About this exercise:
Filter the entries below and copy each line that contains the word "Penolakan".

[Records from a collection]

******

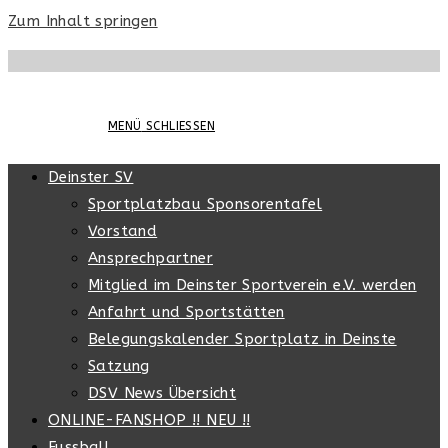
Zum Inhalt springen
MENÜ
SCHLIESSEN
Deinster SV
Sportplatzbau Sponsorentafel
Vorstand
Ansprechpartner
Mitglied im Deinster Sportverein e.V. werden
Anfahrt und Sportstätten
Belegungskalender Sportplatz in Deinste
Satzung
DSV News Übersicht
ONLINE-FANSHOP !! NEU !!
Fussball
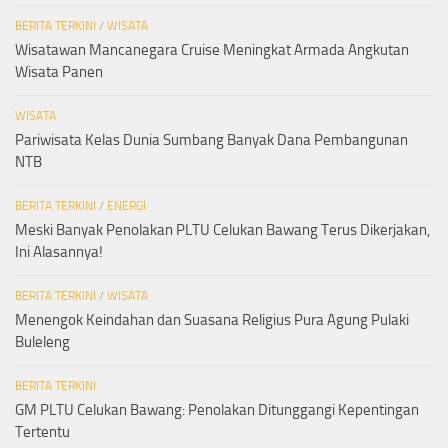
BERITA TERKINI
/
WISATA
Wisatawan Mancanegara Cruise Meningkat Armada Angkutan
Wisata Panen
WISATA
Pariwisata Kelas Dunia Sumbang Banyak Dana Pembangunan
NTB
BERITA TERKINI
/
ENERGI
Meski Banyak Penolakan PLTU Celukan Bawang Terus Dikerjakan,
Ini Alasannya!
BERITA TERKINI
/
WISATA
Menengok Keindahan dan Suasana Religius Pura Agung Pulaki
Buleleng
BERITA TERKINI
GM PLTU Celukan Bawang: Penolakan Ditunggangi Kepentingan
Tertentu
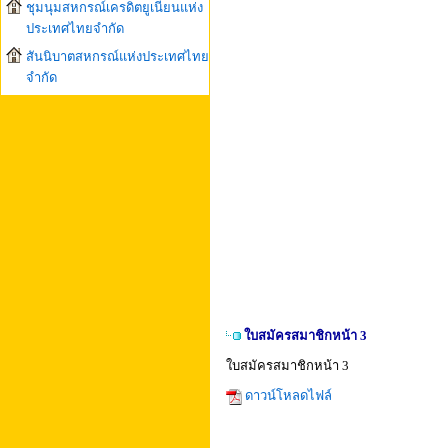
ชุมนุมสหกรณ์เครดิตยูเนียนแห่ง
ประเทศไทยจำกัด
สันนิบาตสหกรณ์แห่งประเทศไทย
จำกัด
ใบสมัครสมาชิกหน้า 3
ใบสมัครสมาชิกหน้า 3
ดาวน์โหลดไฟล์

******

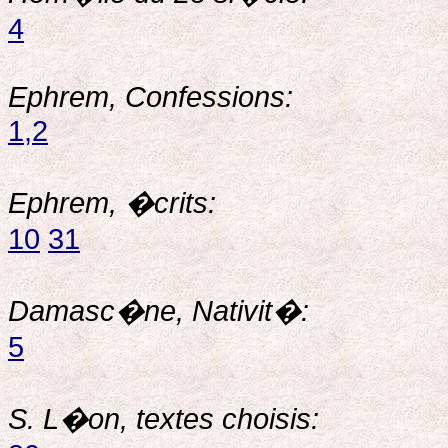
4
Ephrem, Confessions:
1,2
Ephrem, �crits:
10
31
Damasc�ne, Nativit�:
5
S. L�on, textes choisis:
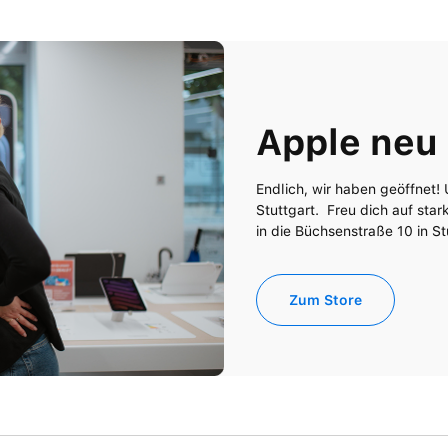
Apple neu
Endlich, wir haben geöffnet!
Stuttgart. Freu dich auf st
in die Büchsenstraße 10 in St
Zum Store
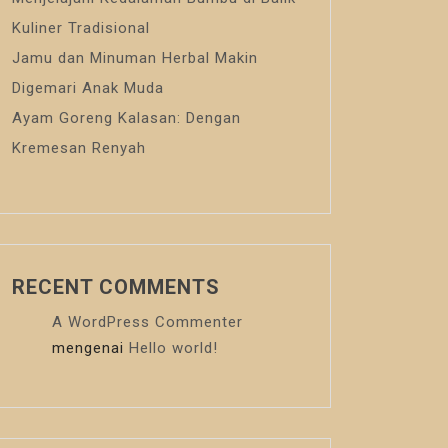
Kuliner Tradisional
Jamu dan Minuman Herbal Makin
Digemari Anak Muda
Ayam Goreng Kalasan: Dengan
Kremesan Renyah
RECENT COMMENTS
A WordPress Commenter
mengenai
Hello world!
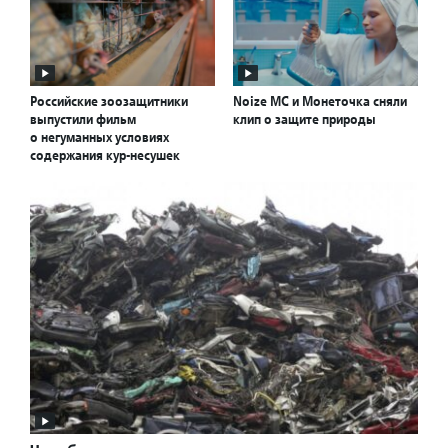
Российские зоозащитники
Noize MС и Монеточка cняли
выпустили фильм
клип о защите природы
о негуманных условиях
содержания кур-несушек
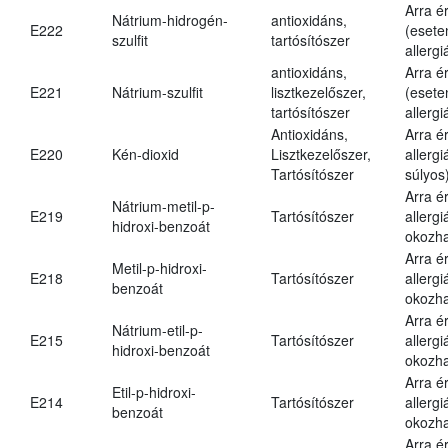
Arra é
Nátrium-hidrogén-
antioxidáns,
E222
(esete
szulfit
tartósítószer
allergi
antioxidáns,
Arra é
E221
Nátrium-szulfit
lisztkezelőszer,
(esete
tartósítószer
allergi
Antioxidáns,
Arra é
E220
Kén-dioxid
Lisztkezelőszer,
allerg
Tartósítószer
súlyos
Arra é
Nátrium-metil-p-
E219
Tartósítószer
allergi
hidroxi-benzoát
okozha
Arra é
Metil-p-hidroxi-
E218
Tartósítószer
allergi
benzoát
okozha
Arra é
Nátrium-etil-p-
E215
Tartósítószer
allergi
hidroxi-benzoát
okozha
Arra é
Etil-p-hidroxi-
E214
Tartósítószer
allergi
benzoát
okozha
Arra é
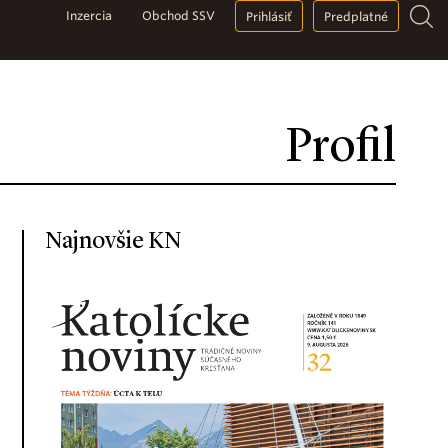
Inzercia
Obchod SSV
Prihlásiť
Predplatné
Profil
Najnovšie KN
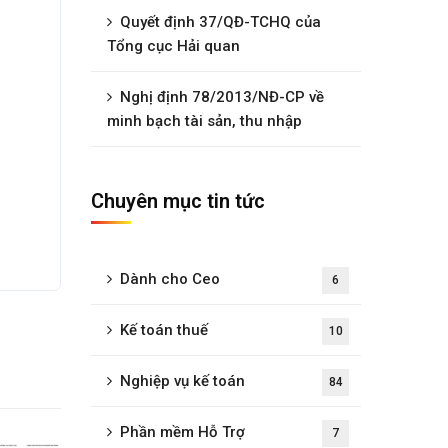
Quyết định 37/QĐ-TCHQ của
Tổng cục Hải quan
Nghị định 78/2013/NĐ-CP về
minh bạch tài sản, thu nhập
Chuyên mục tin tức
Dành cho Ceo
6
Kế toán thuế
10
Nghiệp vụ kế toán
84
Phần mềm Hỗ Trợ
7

******

Exercise output:
Meski Banyak Penolakan PLTU Celukan Bawang Terus Dikerjakan,
GM PLTU Celukan Bawang: Penolakan Ditunggangi Kepentingan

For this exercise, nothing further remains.